Wherever the word "false" occurs in the listing, copy the whole line.

*** Opening of Exercise inputs ***

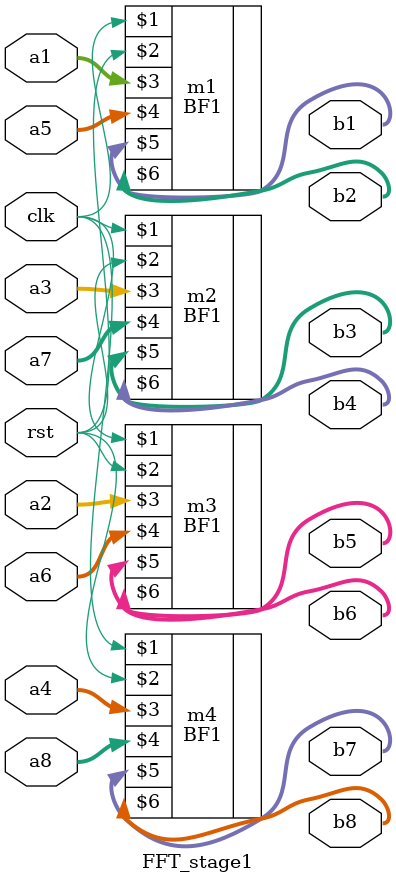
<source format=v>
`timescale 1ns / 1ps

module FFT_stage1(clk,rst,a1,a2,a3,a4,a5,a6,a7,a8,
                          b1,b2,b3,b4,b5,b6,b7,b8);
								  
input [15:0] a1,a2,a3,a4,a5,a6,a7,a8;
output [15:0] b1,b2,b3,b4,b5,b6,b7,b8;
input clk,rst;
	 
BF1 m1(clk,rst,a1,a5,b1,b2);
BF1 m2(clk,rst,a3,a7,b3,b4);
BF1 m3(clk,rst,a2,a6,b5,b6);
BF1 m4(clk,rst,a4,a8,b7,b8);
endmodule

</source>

*** Close of Exercise inputs ***
*** Opening of Exercise inputs ***

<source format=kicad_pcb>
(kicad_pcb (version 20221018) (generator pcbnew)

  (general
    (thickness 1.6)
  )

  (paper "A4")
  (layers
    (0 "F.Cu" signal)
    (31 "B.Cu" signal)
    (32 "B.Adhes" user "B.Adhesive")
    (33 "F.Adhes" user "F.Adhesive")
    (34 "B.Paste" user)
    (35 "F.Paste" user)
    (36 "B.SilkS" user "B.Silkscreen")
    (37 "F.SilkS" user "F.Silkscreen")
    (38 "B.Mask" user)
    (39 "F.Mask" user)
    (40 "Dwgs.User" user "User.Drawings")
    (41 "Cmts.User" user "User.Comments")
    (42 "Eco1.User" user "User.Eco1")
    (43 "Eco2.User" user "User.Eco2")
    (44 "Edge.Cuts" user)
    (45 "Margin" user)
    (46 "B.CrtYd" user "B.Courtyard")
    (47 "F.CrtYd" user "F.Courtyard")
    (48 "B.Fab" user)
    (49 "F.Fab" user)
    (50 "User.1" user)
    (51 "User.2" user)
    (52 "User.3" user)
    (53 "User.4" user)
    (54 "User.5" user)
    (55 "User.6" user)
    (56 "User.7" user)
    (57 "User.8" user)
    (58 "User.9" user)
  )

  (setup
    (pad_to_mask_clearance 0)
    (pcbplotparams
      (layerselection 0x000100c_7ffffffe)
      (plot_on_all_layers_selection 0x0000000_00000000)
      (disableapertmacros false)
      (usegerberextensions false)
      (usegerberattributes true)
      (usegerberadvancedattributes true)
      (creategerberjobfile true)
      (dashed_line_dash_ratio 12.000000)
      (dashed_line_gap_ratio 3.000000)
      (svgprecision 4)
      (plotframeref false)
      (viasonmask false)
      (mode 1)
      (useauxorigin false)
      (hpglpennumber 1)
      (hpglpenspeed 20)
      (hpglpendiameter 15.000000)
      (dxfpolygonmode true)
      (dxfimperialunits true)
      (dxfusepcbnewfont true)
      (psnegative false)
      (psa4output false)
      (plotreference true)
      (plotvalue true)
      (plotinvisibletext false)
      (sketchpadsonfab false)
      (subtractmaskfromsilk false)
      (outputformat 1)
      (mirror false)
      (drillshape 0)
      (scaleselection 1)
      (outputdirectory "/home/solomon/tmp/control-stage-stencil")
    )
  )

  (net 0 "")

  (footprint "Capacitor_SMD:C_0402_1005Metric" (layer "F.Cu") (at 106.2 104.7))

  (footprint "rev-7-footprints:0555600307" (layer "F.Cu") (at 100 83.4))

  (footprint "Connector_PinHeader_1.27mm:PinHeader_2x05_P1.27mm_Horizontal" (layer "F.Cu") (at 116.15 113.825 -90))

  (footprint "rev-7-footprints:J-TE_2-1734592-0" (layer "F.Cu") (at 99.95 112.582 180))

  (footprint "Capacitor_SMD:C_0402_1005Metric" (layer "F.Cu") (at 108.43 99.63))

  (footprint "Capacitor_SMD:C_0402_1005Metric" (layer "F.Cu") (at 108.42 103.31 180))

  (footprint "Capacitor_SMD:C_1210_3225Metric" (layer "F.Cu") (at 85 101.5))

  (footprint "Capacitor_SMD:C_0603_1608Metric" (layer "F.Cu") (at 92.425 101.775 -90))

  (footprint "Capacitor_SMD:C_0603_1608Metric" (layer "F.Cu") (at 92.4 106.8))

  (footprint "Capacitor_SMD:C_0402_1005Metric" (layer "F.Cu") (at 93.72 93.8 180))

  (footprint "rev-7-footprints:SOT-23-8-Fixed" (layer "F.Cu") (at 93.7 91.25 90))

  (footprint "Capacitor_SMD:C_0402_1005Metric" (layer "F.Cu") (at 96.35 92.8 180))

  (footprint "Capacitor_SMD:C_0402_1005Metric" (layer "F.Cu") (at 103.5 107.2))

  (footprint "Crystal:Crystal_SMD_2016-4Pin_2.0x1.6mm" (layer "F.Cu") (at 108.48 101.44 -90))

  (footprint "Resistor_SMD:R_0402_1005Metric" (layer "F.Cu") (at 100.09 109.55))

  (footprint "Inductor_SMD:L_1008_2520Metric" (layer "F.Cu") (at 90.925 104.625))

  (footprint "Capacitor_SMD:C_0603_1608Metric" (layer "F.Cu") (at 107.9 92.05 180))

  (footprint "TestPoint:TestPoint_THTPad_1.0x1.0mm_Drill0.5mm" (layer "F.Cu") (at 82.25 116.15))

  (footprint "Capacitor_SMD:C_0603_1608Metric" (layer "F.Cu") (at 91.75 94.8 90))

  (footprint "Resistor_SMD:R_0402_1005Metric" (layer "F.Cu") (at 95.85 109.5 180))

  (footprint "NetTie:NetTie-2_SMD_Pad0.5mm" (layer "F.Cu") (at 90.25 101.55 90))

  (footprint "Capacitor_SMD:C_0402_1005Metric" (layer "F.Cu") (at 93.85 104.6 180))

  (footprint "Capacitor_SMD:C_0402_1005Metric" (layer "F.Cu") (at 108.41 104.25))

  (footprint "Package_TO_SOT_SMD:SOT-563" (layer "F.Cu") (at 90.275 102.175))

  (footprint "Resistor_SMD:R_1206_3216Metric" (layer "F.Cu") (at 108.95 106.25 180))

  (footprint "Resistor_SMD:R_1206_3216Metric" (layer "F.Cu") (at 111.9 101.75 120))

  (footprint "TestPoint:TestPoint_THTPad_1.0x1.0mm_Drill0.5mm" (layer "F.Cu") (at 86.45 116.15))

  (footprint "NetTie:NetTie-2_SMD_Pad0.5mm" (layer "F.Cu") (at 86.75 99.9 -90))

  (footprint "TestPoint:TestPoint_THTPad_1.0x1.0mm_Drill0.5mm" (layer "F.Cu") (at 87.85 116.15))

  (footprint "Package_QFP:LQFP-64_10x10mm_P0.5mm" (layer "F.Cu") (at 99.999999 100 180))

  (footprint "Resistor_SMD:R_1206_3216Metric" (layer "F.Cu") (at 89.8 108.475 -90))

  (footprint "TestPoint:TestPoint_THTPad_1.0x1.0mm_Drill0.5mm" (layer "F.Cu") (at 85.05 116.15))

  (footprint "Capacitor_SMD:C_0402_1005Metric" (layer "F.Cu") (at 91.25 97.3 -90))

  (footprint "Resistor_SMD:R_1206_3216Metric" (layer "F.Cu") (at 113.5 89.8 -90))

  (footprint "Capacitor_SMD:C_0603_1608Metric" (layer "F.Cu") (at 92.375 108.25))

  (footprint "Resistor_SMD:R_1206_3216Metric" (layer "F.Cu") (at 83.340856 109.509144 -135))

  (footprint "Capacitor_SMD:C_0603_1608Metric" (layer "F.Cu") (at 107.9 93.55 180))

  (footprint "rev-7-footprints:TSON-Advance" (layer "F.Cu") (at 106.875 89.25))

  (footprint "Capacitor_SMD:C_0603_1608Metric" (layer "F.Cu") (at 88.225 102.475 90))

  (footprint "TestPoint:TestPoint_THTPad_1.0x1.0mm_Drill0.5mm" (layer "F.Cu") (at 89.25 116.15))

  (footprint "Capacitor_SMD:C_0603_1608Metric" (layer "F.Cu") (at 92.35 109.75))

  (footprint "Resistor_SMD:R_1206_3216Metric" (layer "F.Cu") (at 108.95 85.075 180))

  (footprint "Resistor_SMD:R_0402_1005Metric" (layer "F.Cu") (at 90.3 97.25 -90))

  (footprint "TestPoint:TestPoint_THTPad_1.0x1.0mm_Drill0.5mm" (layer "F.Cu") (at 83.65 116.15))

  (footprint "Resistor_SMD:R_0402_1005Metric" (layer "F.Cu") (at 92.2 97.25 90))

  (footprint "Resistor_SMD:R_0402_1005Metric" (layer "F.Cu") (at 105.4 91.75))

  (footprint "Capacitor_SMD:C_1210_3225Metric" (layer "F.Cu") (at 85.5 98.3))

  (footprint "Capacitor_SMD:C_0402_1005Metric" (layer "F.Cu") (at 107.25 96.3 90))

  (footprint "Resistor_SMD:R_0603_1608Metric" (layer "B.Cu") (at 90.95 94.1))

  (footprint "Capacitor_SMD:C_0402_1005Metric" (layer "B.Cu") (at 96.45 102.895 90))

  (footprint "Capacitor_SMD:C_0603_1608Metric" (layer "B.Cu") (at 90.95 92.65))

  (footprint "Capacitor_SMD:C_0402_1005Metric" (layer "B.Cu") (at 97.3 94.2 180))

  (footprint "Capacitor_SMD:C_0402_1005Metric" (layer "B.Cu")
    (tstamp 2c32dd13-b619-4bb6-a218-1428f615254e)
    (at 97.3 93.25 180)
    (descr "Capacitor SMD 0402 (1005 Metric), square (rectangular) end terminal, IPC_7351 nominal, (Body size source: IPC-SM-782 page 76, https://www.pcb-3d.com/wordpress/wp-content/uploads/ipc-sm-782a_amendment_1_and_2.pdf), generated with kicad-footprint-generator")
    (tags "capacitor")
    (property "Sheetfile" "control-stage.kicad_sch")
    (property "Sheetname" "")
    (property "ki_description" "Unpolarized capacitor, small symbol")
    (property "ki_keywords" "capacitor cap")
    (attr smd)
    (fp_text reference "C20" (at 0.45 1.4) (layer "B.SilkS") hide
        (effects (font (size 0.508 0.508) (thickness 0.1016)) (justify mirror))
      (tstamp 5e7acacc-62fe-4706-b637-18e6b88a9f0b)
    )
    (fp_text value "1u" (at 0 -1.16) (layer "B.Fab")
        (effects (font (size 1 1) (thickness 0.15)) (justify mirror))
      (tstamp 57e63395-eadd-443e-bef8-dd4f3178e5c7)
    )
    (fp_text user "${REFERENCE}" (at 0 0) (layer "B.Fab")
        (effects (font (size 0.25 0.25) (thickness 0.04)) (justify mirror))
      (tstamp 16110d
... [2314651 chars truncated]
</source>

*** Close of Exercise inputs ***
*** Opening of Exercise inputs ***

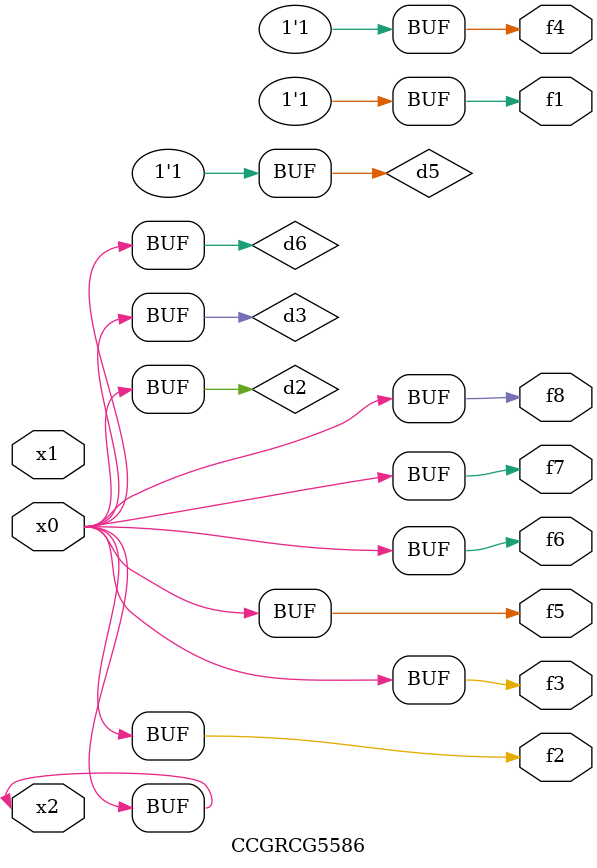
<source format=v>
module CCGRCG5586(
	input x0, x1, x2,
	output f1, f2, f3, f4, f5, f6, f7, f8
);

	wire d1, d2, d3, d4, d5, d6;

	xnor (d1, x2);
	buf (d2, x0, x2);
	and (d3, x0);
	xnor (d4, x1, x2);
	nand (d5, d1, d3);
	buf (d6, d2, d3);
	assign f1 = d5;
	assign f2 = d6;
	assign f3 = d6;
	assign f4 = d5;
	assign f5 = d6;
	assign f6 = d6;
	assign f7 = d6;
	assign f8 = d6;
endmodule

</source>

*** Close of Exercise inputs ***

* **Answer below**:
      (disableapertmacros false)
      (usegerberextensions false)
      (plotframeref false)
      (viasonmask false)
      (useauxorigin false)
      (psnegative false)
      (psa4output false)
      (plotinvisibletext false)
      (sketchpadsonfab false)
      (subtractmaskfromsilk false)
      (mirror false)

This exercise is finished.